# Making Summer Sausage



## nichiowa (Dec 14, 2017)

Hello,
I am a little paranoid and I want to make sure that our summer sausage is good to eat.  I was processing summer sausage and the total prep time before getting it back into the fridge was at 2 hours or slightly over.  Between the time it took to grind the meat, add seasoning, cure, re-grind, and then finally stuff the casings was like I said earlier roughly two hours.  It may have went over slightly (15 min).  Do you think that I am ok? I am just wondering because this is largest batch and it took a while.  I used the 25 lb kit from LEM and made about 8 logs.


----------



## hydrostan (Dec 15, 2017)

You should be okay. They say to not put the sausage into the smoker until it is room temp. Now if was very warm in the kitchen, then I probably would have refrigerated it.


----------



## boykjo (Dec 15, 2017)

Your fine. You added cure.

Boykjo


----------



## muddydogs (Dec 15, 2017)

I find that most stuff taste better after setting overnight in the fridge all mixed up plus it takes the worry out of keeping things cold for a couple hours. Anymore I tend to grind and mix the day before I'm going to stuff so the product can set in the fridge and the flavors get a chance to blend.

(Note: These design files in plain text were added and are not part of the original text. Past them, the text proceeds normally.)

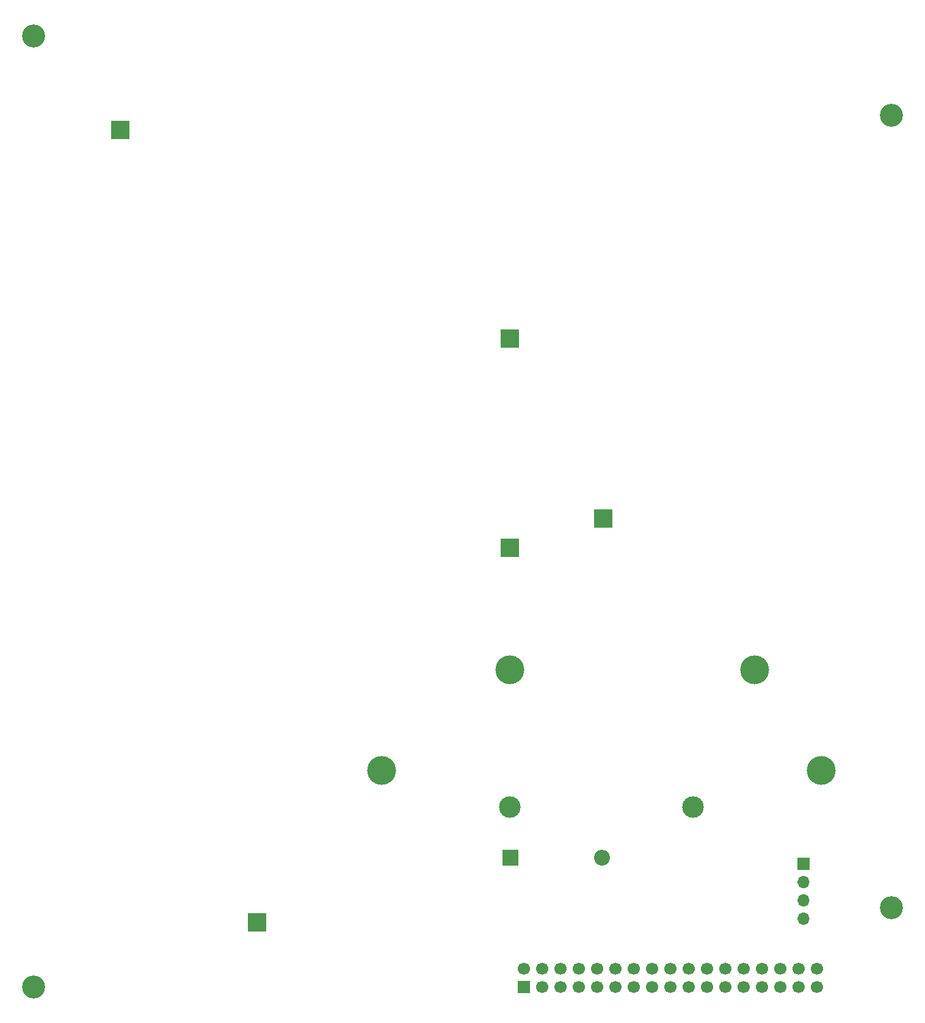
<source format=gbr>
%TF.GenerationSoftware,KiCad,Pcbnew,8.0.3*%
%TF.CreationDate,2025-04-28T21:08:14+02:00*%
%TF.ProjectId,shaper,73686170-6572-42e6-9b69-6361645f7063,1.0*%
%TF.SameCoordinates,Original*%
%TF.FileFunction,Soldermask,Top*%
%TF.FilePolarity,Negative*%
%FSLAX46Y46*%
G04 Gerber Fmt 4.6, Leading zero omitted, Abs format (unit mm)*
G04 Created by KiCad (PCBNEW 8.0.3) date 2025-04-28 21:08:14*
%MOMM*%
%LPD*%
G01*
G04 APERTURE LIST*
%ADD10R,1.700000X1.700000*%
%ADD11C,1.700000*%
%ADD12C,4.000000*%
%ADD13C,3.000000*%
%ADD14R,2.200000X2.200000*%
%ADD15O,2.200000X2.200000*%
%ADD16C,3.200000*%
%ADD17R,2.500000X2.500000*%
%ADD18O,1.700000X1.700000*%
G04 APERTURE END LIST*
D10*
%TO.C,Box_connector*%
X97000000Y-161000000D03*
D11*
X97000000Y-158460000D03*
X99540000Y-161000000D03*
X99540000Y-158460000D03*
X102079999Y-161000000D03*
X102080000Y-158460000D03*
X104620000Y-161000000D03*
X104620000Y-158460000D03*
X107160000Y-161000000D03*
X107160000Y-158460000D03*
X109700000Y-161000000D03*
X109700000Y-158460000D03*
X112240000Y-161000000D03*
X112240000Y-158460000D03*
X114780001Y-161000000D03*
X114780000Y-158460000D03*
X117320000Y-161000000D03*
X117320000Y-158460000D03*
X119860000Y-161000000D03*
X119860000Y-158460000D03*
X122400000Y-161000000D03*
X122400000Y-158460000D03*
X124939999Y-161000000D03*
X124940000Y-158460000D03*
X127480000Y-161000000D03*
X127480000Y-158460000D03*
X130020000Y-161000000D03*
X130020000Y-158460000D03*
X132560000Y-161000000D03*
X132560000Y-158460000D03*
X135099999Y-161000000D03*
X135100000Y-158460000D03*
X137640001Y-161000000D03*
X137640000Y-158460000D03*
%TD*%
D12*
%TO.C,HV_Relay*%
X77219999Y-130919998D03*
X138179998Y-130919998D03*
D13*
X95000000Y-136000000D03*
X120399999Y-135999997D03*
%TD*%
D14*
%TO.C,Diode*%
X95150000Y-143000000D03*
D15*
X107850000Y-143000000D03*
%TD*%
D16*
%TO.C,*%
X148000000Y-40000000D03*
%TD*%
%TO.C,*%
X29000000Y-29000000D03*
%TD*%
%TO.C,*%
X148000000Y-150000000D03*
%TD*%
%TO.C,*%
X29000000Y-161000000D03*
%TD*%
D17*
%TO.C,REF\u002A\u002A*%
X95000000Y-100000000D03*
%TD*%
D12*
%TO.C,REF\u002A\u002A*%
X95000000Y-117000000D03*
%TD*%
%TO.C,REF\u002A\u002A*%
X129000000Y-117000000D03*
%TD*%
D17*
%TO.C,REF\u002A\u002A*%
X41000000Y-42000000D03*
%TD*%
%TO.C,REF\u002A\u002A*%
X108000000Y-96000000D03*
%TD*%
%TO.C,REF\u002A\u002A*%
X60000000Y-152000000D03*
%TD*%
%TO.C,REF\u002A\u002A*%
X95000000Y-71000000D03*
%TD*%
D10*
%TO.C,REF\u002A\u002A*%
X135750003Y-143920001D03*
D18*
X135750003Y-146460001D03*
X135750000Y-149000000D03*
X135750003Y-151540001D03*
%TD*%
M02*

</source>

There's also nothing wrong with scooping up a pile of ground from the grinder and putting it in the fridge while you grind some more or filling the stuffer then setting the meat in the fridge until its fill the stuffer time again. I also turn the heat down in the house while I'm dealing with the meat just to keep things a little cooler, it doesn't help that my heater vents are in the ceiling and the kitchen vent tends to blow on some of the counter space I use.


----------



## nichiowa (Dec 15, 2017)

I appreciate you guys putting my mind at ease, thanks again.


----------